Fat Tuesday Beef Brisket Recipe
1 3-lb beef brisket
2 medium onions, trimmed & peeled
2 medium carrots, trimmed & peeled
2 stalks celery, trimmed
5 cloves garlic, peeled
2 fresh bay leaves
1 tsp whole black peppercorns
1 C dry sherry
3 qt low-sodium beef stock
8 Tb cornstarch
1/2 C water (or a little more)
-
Place brisket in slow cooker. Cover with vegetables. Add bay leaves and peppercorns.
-
Pour in sherry and 1 qt beef stock.
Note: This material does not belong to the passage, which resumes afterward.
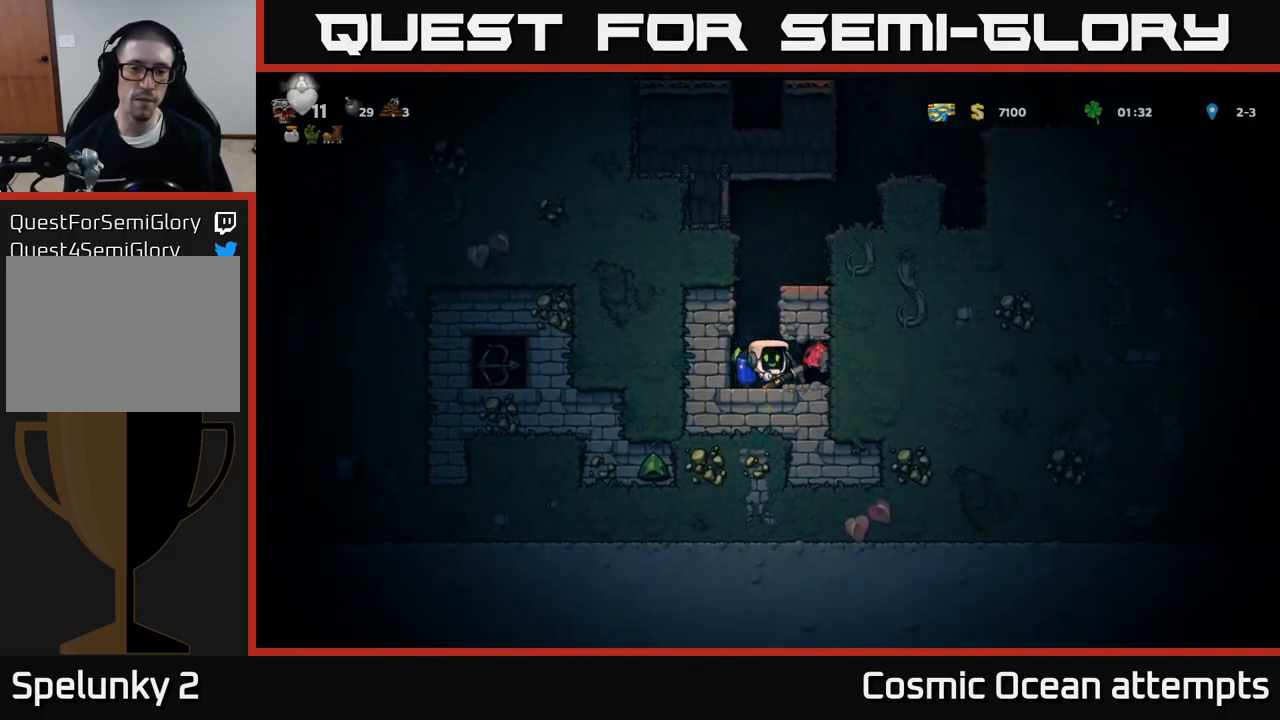
{"buttons": ["DPAD_LEFT"], "left_stick": "center", "events": [[150, "DPAD_RIGHT", "down"], [367, "DPAD_RIGHT", "up"], [433, "DPAD_LEFT", "down"]]}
Cover.
-
Turn on low and cook eight to ten hours, or overnight.
-
Remove vegetables and bay leaves. Discard.
-
Remove brisket, cut into bite-sized pieces and reserve. (Discard any fatty portions.)
-
Transfer stock to large pot and add remaining 2 qt beef stock. Bring to roiling boil and cook until reduced to 6 cups.
-
In small bowl, mix cornstarch with water to form smooth paste.
-
Reduce heat to low. Whisk cornstarch into reduced stock. Cook until thickened.
-
Add reserved beef. Stir thoroughly. Heat through. Serve over rice or steamed potatoes or noodles.
Makes 8 servings
Note: If you are concerned about cooking wheat-free, serve this over rice, potatoes or soba noodles rather than wheat noodles.